• _Exercises_
1) Write out the article on COVID-19 death rates by age, everything from "We can pass" down to "amid coronavirus fears.".
2) For each statement, say whether it agrees with the article on COVID-19 death rates by age, answering yes or no and quoting the deciding words: (a) The South Korean report found higher death rates. (b) The study behind the data reported no deaths among children younger than 10. (c) The age of 60 separates people at risk from people not at risk.

• _Document excerpt_
· · · · · · ·

Covid 19 death rate by age chart
The study this data comes from did not report any deaths in children younger than 10, who represented less than 1% of the patients studied. Shayanne Gal/Business Insider

If you’re younger than age 50, the death rate is less than 1%. But the death rate rises the further you age past 50. A report by the South Korean Centres for Disease Control and Prevention found a similar trend, but with lower death rates.

Covid 19 death rate by age south korea 3 11 20

The risk of death also increases if you have chronic health conditions, such as diabetes, heart disease, and high blood pressure, per the Chinese Centre report. While preexisting conditions can afflict young people, they’re more common among older people, particularly the preexisting condition with the highest death rate: heart disease.

Covid 19 preexisiting health problems chart v2
Those with heart disease and diabetes see the highest death rate. Ruobing Su/Business Insider

Importantly, as Anna Medaris Miller previously reported for Business Insider, 60 is not a cutoff that separates those at risk from those not at risk. Instead, as Dr. Nancy Messonnier, the director of the National Centre for Immunization and Respiratory Diseases at the Centres for Disease Control and Prevention, noted in the March 9 briefing, risk increases with age.

We can pass coronavirus on without knowing it

The low death rates for younger people have given some younger generations a sense of confidence. Consider the 20-somethings who are buying cheap flights amid coronavirus fears.

“I feel like if the coronavirus would get even more serious and like wipe out a large amount of people, I might as well be somewhere having fun,” Ashley Henkel, a 20-year-old who recently booked flights to Vancouver, New York City, and Portland, Oregon, for the summer told Ben Kesslen for NBC.

But just because we might feel the odds are in our favour doesn’t mean that’s the case for the people we interact with. As a senior doctor for a major European hospital wrote in a Newsweek opinion piece geared towards young people, “Odds are, you might catch coronavirus and might not even get symptoms. Great. Good for you. Very bad for everyone else, from your own grandparents to the random older person who got on the subway train a stop or two after you got off.”

· · · · · · ·

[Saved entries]

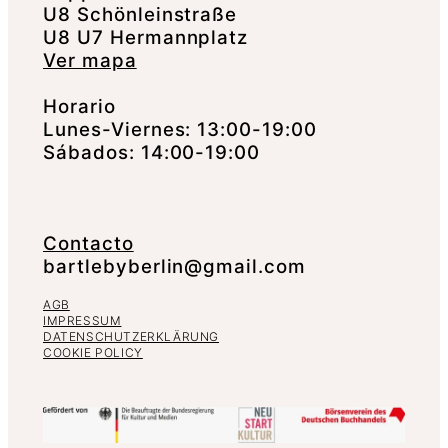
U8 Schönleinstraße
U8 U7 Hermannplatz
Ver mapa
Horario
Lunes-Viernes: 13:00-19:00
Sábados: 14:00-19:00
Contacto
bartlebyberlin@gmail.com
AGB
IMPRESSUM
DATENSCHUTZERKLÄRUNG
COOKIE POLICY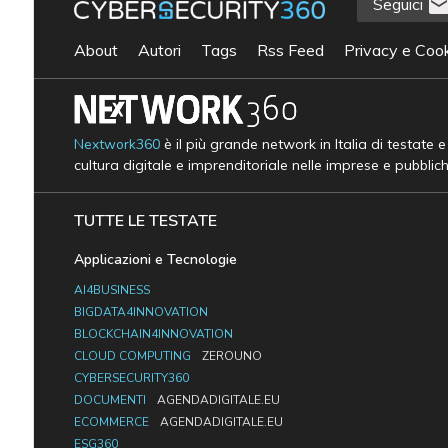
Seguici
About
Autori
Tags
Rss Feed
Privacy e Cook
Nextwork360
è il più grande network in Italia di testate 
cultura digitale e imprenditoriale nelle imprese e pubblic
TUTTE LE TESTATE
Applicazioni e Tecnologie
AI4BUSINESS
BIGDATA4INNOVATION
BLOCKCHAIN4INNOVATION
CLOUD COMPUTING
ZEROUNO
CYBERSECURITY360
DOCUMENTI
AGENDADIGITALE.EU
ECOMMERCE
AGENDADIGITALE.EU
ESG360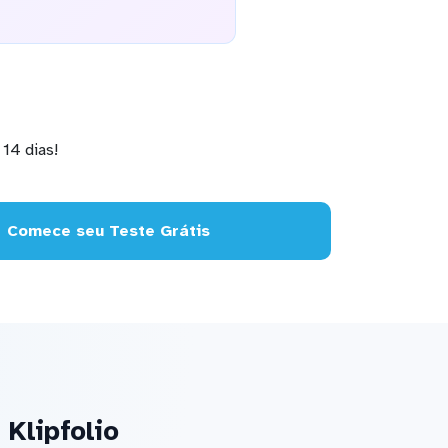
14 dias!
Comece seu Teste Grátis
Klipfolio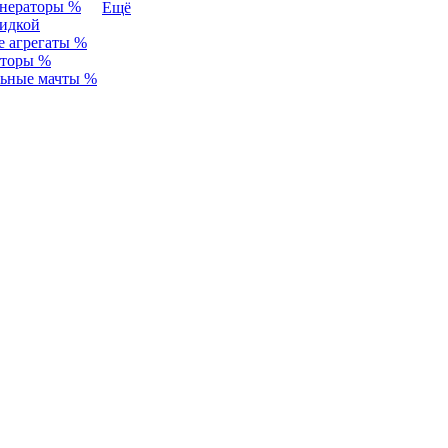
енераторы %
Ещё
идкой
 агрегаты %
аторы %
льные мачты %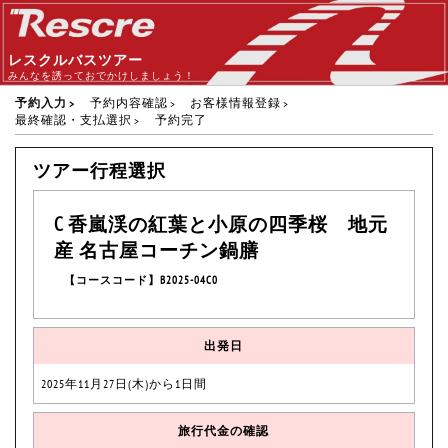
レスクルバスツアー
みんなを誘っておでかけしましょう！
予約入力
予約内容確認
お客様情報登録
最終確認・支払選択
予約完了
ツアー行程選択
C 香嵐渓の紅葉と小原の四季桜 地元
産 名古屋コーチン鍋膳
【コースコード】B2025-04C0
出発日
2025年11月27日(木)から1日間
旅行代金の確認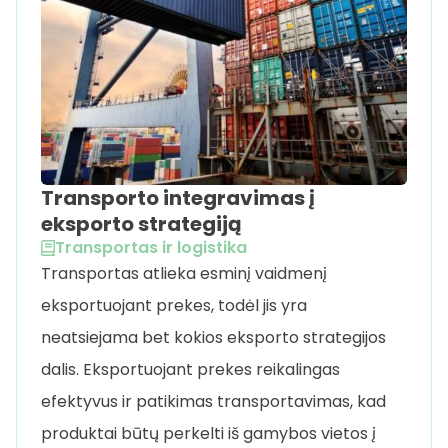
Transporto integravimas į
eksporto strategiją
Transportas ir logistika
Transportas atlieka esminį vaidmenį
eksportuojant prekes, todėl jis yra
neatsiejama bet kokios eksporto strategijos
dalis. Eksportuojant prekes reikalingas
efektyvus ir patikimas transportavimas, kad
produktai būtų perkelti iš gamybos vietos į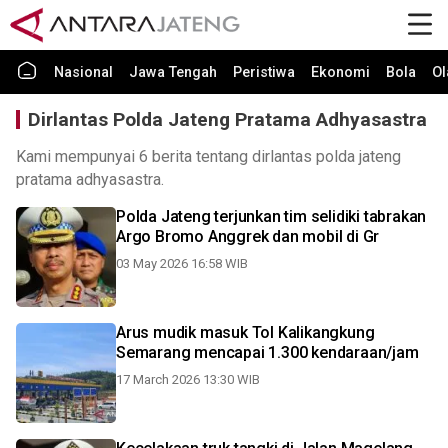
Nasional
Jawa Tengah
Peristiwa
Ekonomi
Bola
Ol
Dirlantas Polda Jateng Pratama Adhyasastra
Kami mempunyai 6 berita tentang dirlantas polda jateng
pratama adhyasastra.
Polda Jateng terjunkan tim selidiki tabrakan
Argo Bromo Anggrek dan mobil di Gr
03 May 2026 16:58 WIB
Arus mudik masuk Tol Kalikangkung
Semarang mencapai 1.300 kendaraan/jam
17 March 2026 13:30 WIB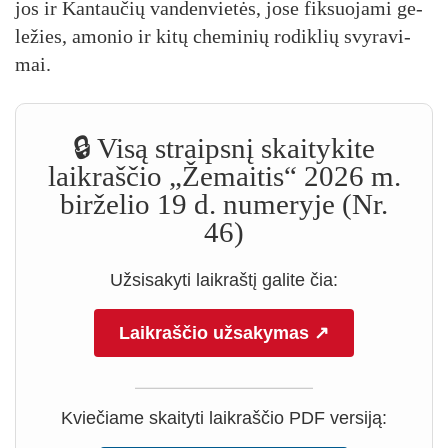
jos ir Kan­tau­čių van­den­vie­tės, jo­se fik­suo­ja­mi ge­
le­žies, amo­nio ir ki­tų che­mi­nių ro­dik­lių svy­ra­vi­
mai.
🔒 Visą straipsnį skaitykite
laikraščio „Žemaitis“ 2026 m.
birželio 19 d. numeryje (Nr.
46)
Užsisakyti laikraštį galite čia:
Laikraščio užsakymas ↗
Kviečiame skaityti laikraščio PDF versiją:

· · · · · · ·

• _Task answers_
1)
We can pass coronavirus on without knowing it

The low death rates for younger people have given some younger generations a sense of confidence. Consider the 20-somethings who are buying cheap flights amid coronavirus fears.

2)
(a) No: "found a similar trend, but with lower death rates."
(b) Yes: "did not report any deaths in children younger than 10"
(c) No: "60 is not a cutoff that separates those at risk from those not at risk."